Senator Faul enjoyed being in the Senate. He was a man with a wide range of concern over and a driving force in enactment of historic social welfare, veteran, fiscal and conservation legislation outside his work in law, insurance and banking. He initiated, jointly sponsored and eloquently supported many measures that had been slow in adoption. One of his proudest achievements was the aid to dependent children law in 1943. The bill came over from the House, and the Senate passed it without a dissenting vote.

He was a legislative leader in enactment of the World War II $85,000,000 soldier bonus and in committing $50,000,000 of a treasury surplus to reduction of the bond issue.

He led the move to get the Liquor Control Commission to add ten percent to its liquor store prices and give half the additional revenue to cities and towns on a population basis and the other half to counties as a military service tax exemption credit.

Always articulate, he could be forceful in speech when irritated, as he was when a House bill to place in a single state general fund all balances in the revenue from sales, income and use taxes and the liquor control fund came up in the Senate. “There is no member of the Legislature,” he said, “who knows how much free money the state has in its treasury. I have seen all the statements estimating money on hand and money in sight, and still am unable to determine for myself what we have to spend.”

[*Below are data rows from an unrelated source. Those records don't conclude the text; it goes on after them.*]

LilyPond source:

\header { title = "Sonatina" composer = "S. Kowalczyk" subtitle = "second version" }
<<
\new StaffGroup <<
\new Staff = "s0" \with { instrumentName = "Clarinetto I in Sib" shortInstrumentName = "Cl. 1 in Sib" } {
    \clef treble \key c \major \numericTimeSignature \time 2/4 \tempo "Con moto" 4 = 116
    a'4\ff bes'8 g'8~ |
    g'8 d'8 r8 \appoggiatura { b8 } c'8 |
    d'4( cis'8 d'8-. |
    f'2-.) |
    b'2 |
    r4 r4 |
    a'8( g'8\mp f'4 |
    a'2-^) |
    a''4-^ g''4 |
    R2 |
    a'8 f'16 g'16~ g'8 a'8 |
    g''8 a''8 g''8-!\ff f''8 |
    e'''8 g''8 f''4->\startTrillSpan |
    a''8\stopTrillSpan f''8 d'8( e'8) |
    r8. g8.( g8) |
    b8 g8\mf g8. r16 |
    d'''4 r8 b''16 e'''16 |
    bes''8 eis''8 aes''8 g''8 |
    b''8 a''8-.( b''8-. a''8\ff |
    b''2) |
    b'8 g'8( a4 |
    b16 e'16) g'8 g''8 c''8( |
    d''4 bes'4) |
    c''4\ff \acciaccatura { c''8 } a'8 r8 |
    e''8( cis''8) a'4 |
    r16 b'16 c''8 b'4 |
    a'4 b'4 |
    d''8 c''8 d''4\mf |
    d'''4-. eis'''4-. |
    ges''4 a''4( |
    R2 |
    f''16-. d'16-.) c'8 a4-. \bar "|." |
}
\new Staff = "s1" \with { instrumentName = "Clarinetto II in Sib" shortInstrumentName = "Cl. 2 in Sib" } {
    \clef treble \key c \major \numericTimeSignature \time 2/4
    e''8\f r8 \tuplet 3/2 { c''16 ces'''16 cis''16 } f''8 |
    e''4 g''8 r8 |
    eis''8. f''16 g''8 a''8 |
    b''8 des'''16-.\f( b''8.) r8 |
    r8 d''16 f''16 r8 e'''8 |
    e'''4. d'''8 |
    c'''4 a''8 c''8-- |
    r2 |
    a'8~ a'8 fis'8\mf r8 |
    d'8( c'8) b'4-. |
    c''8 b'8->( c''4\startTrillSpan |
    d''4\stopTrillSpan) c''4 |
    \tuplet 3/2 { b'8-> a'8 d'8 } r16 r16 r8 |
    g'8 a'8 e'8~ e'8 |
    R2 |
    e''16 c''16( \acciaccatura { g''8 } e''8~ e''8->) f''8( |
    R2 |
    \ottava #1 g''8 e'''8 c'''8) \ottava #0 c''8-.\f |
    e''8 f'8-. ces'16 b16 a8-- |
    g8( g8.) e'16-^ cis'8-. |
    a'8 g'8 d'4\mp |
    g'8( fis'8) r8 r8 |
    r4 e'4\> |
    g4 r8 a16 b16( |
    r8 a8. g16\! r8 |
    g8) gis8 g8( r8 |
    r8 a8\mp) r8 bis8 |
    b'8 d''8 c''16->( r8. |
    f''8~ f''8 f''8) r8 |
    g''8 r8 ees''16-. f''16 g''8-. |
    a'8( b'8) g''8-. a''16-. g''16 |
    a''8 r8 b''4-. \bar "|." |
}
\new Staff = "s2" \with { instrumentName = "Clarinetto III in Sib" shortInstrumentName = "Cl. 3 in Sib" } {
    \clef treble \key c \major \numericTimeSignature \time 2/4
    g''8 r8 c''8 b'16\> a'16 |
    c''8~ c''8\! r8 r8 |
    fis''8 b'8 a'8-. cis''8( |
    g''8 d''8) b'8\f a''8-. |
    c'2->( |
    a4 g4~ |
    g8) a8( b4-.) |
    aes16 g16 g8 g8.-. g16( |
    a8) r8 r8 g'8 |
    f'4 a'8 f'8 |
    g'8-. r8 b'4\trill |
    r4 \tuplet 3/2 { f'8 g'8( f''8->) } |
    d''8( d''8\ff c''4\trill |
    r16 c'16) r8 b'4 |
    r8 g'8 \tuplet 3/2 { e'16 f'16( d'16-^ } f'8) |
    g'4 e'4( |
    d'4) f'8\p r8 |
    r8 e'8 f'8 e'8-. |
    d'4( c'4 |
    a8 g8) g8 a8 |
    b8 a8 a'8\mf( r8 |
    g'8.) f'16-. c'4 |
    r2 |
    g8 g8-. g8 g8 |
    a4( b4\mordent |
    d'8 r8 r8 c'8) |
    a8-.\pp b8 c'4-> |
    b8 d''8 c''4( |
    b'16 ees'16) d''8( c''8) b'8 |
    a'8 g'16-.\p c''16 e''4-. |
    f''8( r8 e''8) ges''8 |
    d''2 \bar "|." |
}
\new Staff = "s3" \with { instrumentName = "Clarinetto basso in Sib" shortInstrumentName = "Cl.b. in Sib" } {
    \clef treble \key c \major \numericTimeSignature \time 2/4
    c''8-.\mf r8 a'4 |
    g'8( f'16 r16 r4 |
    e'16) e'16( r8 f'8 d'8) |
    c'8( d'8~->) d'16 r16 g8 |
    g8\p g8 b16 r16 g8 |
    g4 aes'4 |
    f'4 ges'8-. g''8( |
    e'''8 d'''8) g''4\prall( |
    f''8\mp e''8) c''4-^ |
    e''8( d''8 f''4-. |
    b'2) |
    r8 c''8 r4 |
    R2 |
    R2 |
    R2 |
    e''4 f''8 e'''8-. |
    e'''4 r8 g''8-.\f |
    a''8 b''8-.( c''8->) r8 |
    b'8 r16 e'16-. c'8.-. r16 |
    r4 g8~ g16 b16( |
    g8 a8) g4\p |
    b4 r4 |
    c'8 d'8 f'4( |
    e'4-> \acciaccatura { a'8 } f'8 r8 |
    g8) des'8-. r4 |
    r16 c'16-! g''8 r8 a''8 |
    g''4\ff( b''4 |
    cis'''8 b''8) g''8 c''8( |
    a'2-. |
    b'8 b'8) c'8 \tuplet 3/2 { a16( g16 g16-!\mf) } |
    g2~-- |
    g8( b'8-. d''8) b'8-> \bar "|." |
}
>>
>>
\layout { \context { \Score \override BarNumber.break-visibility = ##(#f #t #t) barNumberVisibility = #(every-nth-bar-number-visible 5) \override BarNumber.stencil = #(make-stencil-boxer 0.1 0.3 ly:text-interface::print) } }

One of the last things he did in the Senate, in 1949 when he knew he wouldn’t run again, was to urge the Senate to pass the House bill increasing the session compensation of 1951 legislators from $1,000 to $2,000. The $1,000 session compensation had not been increased since 1913. The 1957 Legislature increased it to $30 per day.

Senator Faul won many dedicated, sincere and warm friends in his political and community life. A notable Senate friendship was that of Senator Faul and Senator John P. Berg of Cedar Falls. Their common interest in so many things led them to joint introduction of so many bills that casual visitors to the chamber frequently expressed curiosity about the identity of “Senator Faulanberg”.

His law practice in Des Moines spanned 40 years. He was made Special Counsel for American Mutual Life Insurance Company in 1940. That was the year his nephew, Henry F. Grant, received his law degree from the State University of Iowa and became his uncle’s partner in the law firm of Faul and Grant.

Faul was made a Director and General Counsel for America Mutual Life Insurance Company in 1941, and was elected Vice President in 1942.

He was married to Helen Flack Young of Des Moines in December, 1942.

Now, Therefore, Be It Resolved by the Senate of the Sixty-first General Assembly of Iowa: That in the passing of the Honorable George M. Faul, the State of Iowa has lost a valued and honored citizen, and by this resolution attests its respect for and admiration of him and tenders its sincere sympathy to his family.

Be It Further Resolved: That a copy of this resolution be spread upon the Journal of the Senate and the Secretary be directed to send an enrolled copy to the members of his family.

LEO ELTHON, Chairman,

GEORGE E. O’MALLEY,

HOWARD C. REPPERT, JR.,

Committee.

The resolution was unanimously adopted.